A primeira etapa é a campanha de conscientização, por meio de peças publicitárias, para sensibilizar a sociedade. Não podemos mais ver uma pessoa dormindo nas ruas do Centro e passar ao lado dela como se fosse um embrulho. Não podemos nos habituar a isso e achar normal.
Por isso, a segunda etapa é dar sustentação a essa campanha, criando um programa de resgate da dignidade e cidadania das pessoas que estão em situação de rua.
Já a terceira é a política de urbanização em si, para fazer o que tem que ser feito em relação à limpeza, zeladoria e reformulação da estrutura, como a do piso das ruas do Centro. A Prefeitura tem verba pra isso, e estamos formando um grupo de entidades e autoridades para que esses problemas não sejam ampliados ou o projeto seja interrompido por alguma decisão judicial.
Na última semana o governo Lula anunciou o novo Marco Fiscal. Quais as principais pautas político-econômicas que a ACSP deve priorizar na sua gestão?

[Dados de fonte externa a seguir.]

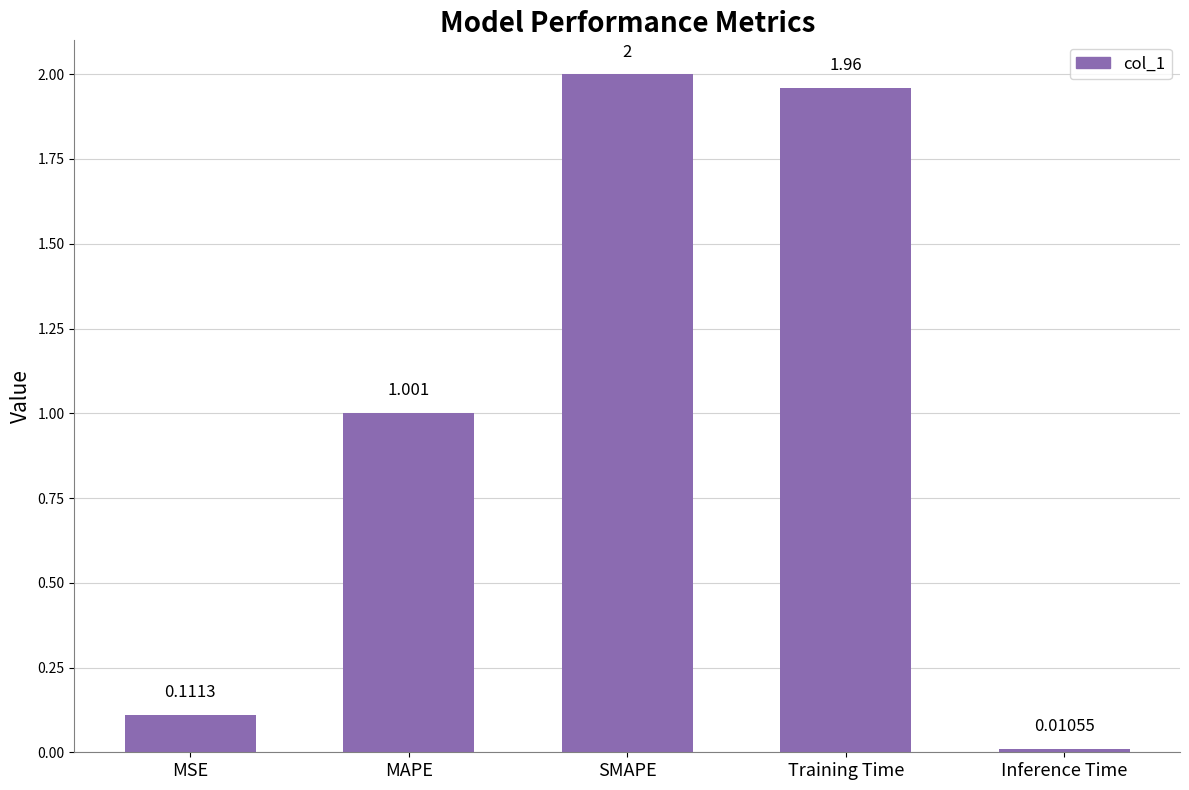

Does the chart contain any negative values?

No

Isso, o arcabouço fiscal. Nesse caso, primeiro nós vamos conhecer os detalhes. Nós queremos e esperamos que esse processo seja bom. Mas, e não é a ACSP, é a minha opinião: enquanto nós não conhecermos os gastos do governo, tudo vai ser difícil de ajustar. Porque na minha casa, ou na sua, temos despesas e receitas. Se eu não cuidar da receita com critério, não vou conseguir honrar a despesa a pagar. E o Estado, quando não tem receita para pagar, mexe com o seu, o meu e o bolso de todos os cidadãos.
Hoje nós estamos com uma carga tributária de 33,7%, ou seja, para cada R$ 100 que a economia gera, praticamente R$ 34 é de imposto direto e indireto. Isso não tem fim. Na maioria dos demais países do mundo, essa carga está em torno de 20%, salvo uma ou outra exceção. Mas o nosso contribuinte, além de pagar tudo isso, tem que se preocupar com plano médico, educação…
A carga tributária continuará a ser uma das principais pautas da ACSP. Quais as suas perspectivas em relação a esse cenário?
Sempre fui um otimista, mas vamos ter dificuldades. Além desses desafios tributários, há o de crédito para o comércio, o de mecanismos de defesa para que o empresário não seja trucidado por políticas desastrosas… Basta lembrar [da crise de] 2014. Isso não é justo num país rico como o nosso. Se você tem um país pobre que chega a um desastre econômico, ou se isso acontece em casa, vamos fazer um empréstimo ou outra coisa para se sustentar. Mas esse não é o caso do Brasil: o Brasil é rico.
O que podemos fazer é trabalhar para aumentar a produção, e não a arrecadação. Porque aumentando a produção do comércio e da indústria, todos os serviços geram receita para pagar. Em uma economia de escala, em vez de pagar 37%, é possível pagar 20%. É esse aumento excessivo da arrecadação que temos que combater.
Qual será o papel do Diário do Comércio em sua gestão?
Sempre foi, e sempre será a menina dos olhos. Ainda mais agora, já que em 2024 ele completará 100 anos. Temos que fazer um trabalho muito mais forte em prol do empreendedor do que já estamos fazendo. Afinal, um jornal que vai completar 100 anos jamais pode ser diminuído.